[Electronics engineering source data]

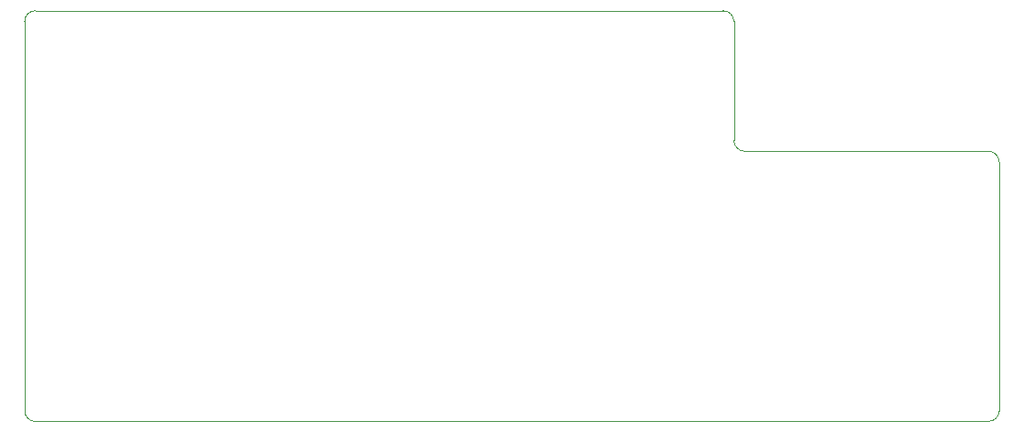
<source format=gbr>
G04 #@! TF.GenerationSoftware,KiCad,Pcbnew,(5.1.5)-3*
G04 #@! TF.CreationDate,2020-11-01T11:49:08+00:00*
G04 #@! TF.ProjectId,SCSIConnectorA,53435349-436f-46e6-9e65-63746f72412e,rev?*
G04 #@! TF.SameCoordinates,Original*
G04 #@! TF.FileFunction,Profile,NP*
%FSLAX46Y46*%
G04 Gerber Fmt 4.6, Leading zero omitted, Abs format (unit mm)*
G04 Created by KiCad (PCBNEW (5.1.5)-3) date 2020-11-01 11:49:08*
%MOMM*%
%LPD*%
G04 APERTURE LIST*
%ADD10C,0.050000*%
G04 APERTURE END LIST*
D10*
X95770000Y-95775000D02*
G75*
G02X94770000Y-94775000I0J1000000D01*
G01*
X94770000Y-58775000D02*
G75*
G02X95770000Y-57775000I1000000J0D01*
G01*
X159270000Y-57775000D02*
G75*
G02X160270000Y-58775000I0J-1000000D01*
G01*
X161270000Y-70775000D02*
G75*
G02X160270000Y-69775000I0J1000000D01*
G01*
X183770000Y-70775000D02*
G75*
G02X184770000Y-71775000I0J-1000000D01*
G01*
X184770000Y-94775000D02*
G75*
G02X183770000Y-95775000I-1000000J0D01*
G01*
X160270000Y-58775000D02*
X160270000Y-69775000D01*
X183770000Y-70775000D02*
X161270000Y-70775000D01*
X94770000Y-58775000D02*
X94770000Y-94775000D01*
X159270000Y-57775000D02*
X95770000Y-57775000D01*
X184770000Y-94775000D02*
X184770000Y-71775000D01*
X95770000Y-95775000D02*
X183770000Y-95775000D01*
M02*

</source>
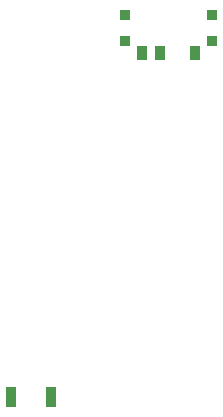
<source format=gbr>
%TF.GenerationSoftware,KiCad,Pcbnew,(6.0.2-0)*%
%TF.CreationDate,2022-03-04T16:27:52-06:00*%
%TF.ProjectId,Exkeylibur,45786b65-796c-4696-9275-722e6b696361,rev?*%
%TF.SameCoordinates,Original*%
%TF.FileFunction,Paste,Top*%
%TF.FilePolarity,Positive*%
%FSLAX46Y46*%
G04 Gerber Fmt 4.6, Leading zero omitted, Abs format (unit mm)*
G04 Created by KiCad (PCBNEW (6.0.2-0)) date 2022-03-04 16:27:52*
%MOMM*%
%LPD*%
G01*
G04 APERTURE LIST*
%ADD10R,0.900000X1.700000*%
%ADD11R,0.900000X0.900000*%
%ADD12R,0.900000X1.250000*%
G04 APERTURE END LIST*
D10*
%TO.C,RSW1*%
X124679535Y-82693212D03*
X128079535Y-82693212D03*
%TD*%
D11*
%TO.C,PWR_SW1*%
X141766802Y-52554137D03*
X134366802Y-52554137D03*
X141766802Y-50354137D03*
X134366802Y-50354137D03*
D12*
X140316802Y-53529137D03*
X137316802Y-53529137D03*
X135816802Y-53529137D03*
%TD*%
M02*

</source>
---
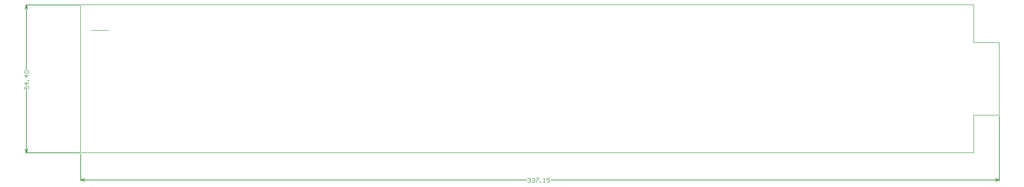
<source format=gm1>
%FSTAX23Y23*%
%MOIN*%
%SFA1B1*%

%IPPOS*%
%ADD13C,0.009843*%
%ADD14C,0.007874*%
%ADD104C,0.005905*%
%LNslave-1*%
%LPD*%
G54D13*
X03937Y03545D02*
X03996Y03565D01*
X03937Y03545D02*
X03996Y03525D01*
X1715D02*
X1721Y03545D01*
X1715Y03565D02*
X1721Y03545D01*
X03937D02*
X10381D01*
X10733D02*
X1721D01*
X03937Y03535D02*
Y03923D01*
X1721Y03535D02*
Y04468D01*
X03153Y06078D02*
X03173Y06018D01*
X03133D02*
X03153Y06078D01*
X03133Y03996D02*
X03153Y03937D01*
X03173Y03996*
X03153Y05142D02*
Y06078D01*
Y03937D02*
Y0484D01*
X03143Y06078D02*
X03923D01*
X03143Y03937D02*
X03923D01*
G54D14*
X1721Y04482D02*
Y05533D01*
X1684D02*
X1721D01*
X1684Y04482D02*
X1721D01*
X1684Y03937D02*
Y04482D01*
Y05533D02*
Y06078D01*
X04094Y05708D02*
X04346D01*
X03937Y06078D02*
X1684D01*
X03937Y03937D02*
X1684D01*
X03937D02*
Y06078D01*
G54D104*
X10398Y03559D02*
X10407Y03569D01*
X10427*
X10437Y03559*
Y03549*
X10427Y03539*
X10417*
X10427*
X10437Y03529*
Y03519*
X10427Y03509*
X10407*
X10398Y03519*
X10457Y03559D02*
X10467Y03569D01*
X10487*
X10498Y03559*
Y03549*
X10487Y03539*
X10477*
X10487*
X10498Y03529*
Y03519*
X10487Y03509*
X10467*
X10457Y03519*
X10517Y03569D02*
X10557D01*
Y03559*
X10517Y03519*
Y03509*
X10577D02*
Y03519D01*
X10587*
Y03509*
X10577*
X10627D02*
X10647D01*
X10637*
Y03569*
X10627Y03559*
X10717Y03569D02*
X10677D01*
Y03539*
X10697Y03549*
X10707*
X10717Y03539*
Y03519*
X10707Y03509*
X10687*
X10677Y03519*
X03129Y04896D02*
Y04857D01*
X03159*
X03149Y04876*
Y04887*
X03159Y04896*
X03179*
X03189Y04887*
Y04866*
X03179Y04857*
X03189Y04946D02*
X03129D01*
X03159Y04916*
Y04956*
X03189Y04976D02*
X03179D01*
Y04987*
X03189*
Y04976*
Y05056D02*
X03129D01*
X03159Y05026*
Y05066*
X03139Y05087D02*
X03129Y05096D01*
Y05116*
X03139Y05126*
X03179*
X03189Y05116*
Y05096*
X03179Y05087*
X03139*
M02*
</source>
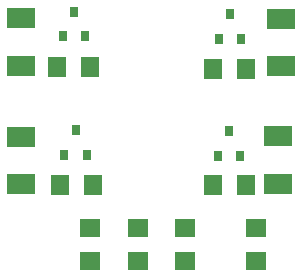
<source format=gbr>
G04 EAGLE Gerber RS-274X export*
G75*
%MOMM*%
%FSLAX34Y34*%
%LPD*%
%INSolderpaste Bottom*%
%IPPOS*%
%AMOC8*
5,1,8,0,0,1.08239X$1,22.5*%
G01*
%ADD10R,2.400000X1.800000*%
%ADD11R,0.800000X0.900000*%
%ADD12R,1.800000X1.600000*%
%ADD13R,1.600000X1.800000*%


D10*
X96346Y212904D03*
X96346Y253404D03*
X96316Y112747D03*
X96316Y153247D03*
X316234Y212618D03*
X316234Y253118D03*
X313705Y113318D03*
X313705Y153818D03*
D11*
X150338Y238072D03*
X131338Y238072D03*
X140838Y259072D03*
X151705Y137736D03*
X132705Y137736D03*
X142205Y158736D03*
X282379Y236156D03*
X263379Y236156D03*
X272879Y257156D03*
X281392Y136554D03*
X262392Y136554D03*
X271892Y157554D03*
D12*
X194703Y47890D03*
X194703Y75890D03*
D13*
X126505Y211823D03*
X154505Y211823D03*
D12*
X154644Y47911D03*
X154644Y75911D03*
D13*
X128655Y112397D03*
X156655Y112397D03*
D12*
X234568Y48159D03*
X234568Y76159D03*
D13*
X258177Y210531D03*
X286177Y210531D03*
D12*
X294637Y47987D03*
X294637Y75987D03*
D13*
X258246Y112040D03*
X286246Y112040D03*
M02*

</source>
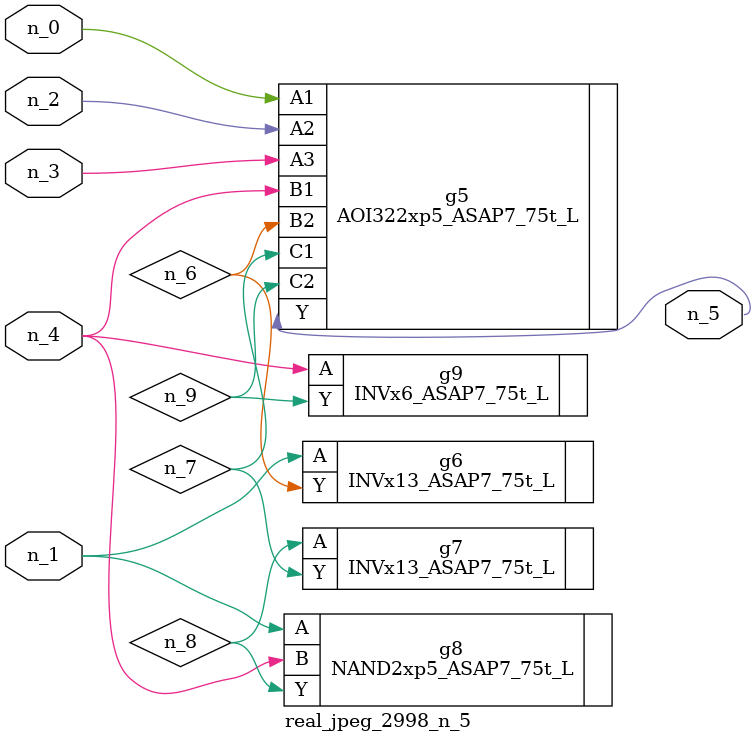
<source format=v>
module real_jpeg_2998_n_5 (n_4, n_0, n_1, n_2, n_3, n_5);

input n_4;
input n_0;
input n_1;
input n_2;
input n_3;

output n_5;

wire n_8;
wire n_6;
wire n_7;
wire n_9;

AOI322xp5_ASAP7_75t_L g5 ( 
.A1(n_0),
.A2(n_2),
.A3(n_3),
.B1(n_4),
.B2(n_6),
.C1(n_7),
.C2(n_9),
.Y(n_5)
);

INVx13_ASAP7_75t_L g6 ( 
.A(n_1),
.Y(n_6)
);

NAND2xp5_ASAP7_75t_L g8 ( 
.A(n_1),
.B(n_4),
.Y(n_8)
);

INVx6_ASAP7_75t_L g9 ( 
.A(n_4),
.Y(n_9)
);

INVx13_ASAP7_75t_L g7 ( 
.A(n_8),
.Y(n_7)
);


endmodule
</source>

Required action: Copy out each line of the data where the string "KiCad" appears.

Solved exercise:
G04 #@! TF.GenerationSoftware,KiCad,Pcbnew,(5.1.5)-3*
G04 Created by KiCad (PCBNEW (5.1.5)-3) date 2020-11-01 11:49:08*
%TF.GenerationSoftware,KiCad,Pcbnew,(6.0.2-0)*%
G04 Created by KiCad (PCBNEW (6.0.2-0)) date 2022-03-04 16:27:52*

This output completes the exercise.